Florida Judge Rules Against Strict Legal Advertising RulesBy Burkey Belser
January 30, 2015
Blasting the Florida Bar, a federal judge threw out state ethics rules that ban the use of past results in lawyer advertising in indoor and outdoor display, television and radio media. The court held that the rules were unconstitutional and in violation of the First Amendment.
The landmark ruling on December 12, 2014, is a complete rejection of the Florida Bar’s obstinate efforts to suffocate lawyer advertising in a state with 68,500 attorneys. The court granted the plaintiff law firm’s motion for summary judgment, and went on to enjoin the Bar from enforcing Rules 4-7.13 and 4-7.14, which said use of past results is misleading.
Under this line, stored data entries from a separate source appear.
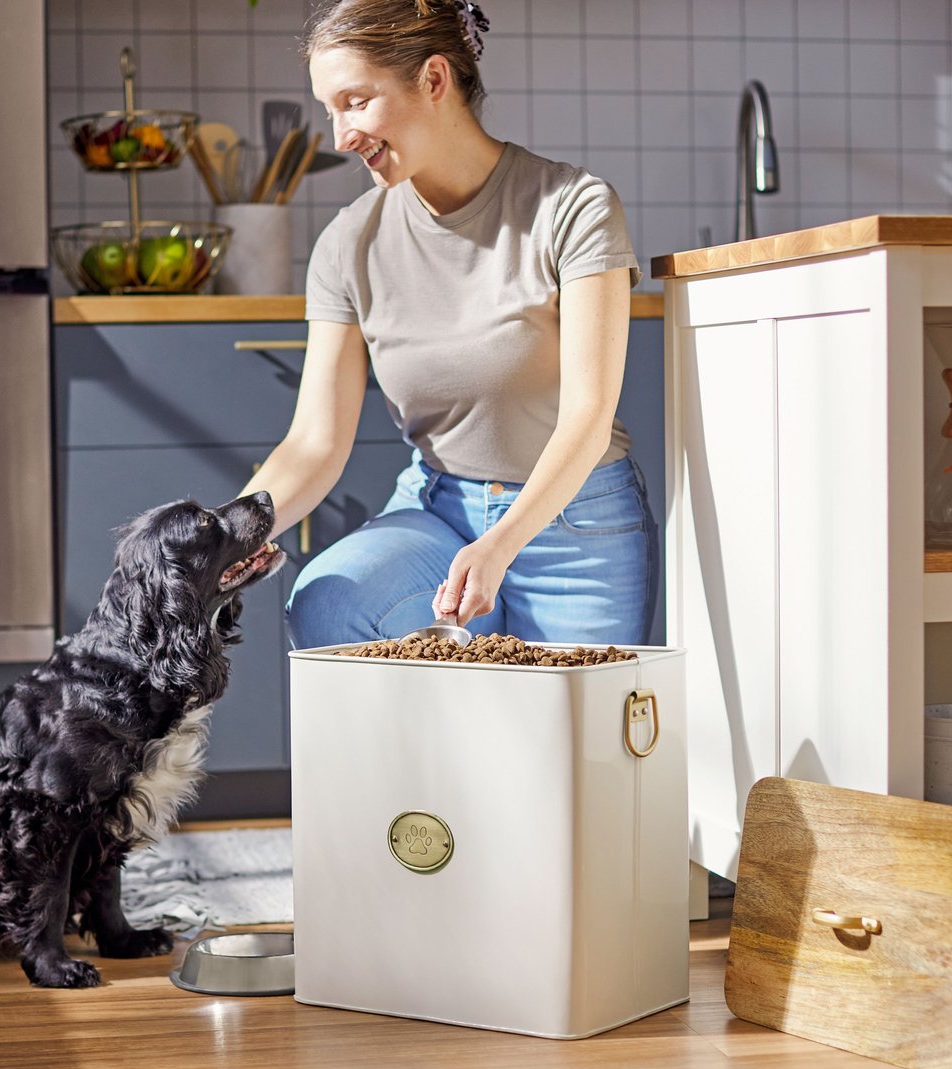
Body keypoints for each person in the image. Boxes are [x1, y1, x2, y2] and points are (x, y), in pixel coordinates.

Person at [239, 0, 656, 649]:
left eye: (355, 102)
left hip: (576, 529)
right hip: (438, 514)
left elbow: (587, 414)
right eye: (330, 111)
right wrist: (225, 537)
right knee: (330, 603)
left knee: (574, 744)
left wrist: (503, 544)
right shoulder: (349, 243)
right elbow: (314, 442)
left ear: (434, 80)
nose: (341, 136)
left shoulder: (571, 208)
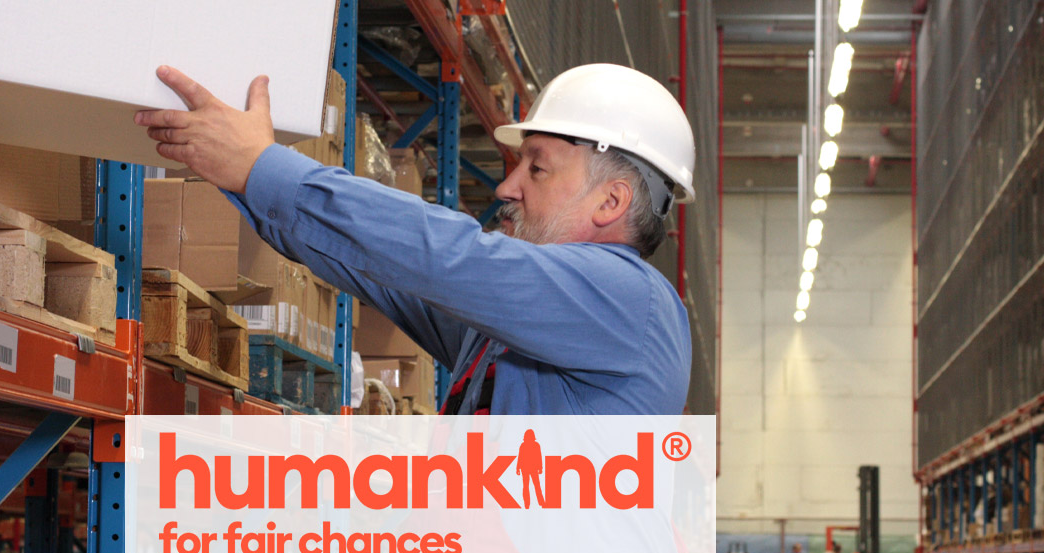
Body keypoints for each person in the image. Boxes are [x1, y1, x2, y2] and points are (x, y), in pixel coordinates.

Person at [134, 62, 697, 415]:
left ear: (611, 202)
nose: (507, 186)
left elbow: (448, 257)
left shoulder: (631, 301)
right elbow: (387, 271)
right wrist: (244, 176)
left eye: (537, 169)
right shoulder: (517, 330)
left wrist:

The plaintiffs developed, at great expense, an advertising campaign featuring information regarding past recoveries for clients. The ads include a TV segment animated with a cartoon car accident, a courthouse and dollar signs drawn on a dry-erase board. With an attorney voice over, it depicts the words:
“COLLECTED OVER $50 MILLION FOR THEIR CLIENTS IN JUST THE LAST YEAR! Gross proceeds. Results in individual cases are based on the unique facts of each.”
Ruling totally in favor of the law firm, the court ruled there is First Amendment protection for lawyer advertising as commercial speech. It noted that the ethics rules in 44 states impose no blanket restrictions on references to past results.
It noted that the US Supreme Court’s decisions involving commercial speech have been grounded in the faith that the free flow of commercial information is valuable.